** Written task **
Output the text lines of the items below verbatim, leaving the pictures out of your answer.

----------

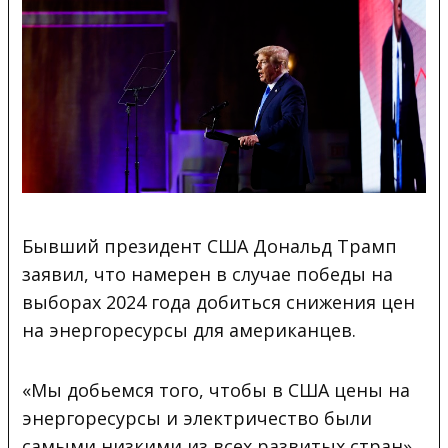
Бывший президент США Дональд Трамп
заявил, что намерен в случае победы на
выборах 2024 года добиться снижения цен
на энергоресурсы для американцев.
«Мы добьемся того, чтобы в США цены на
энергоресурсы и электричество были
самыми низкими из всех развитых стран»,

----------

** The completed task **
Бывший президент США Дональд Трамп
заявил, что намерен в случае победы на
выборах 2024 года добиться снижения цен
на энергоресурсы для американцев.
«Мы добьемся того, чтобы в США цены на
энергоресурсы и электричество были
самыми низкими из всех развитых стран»,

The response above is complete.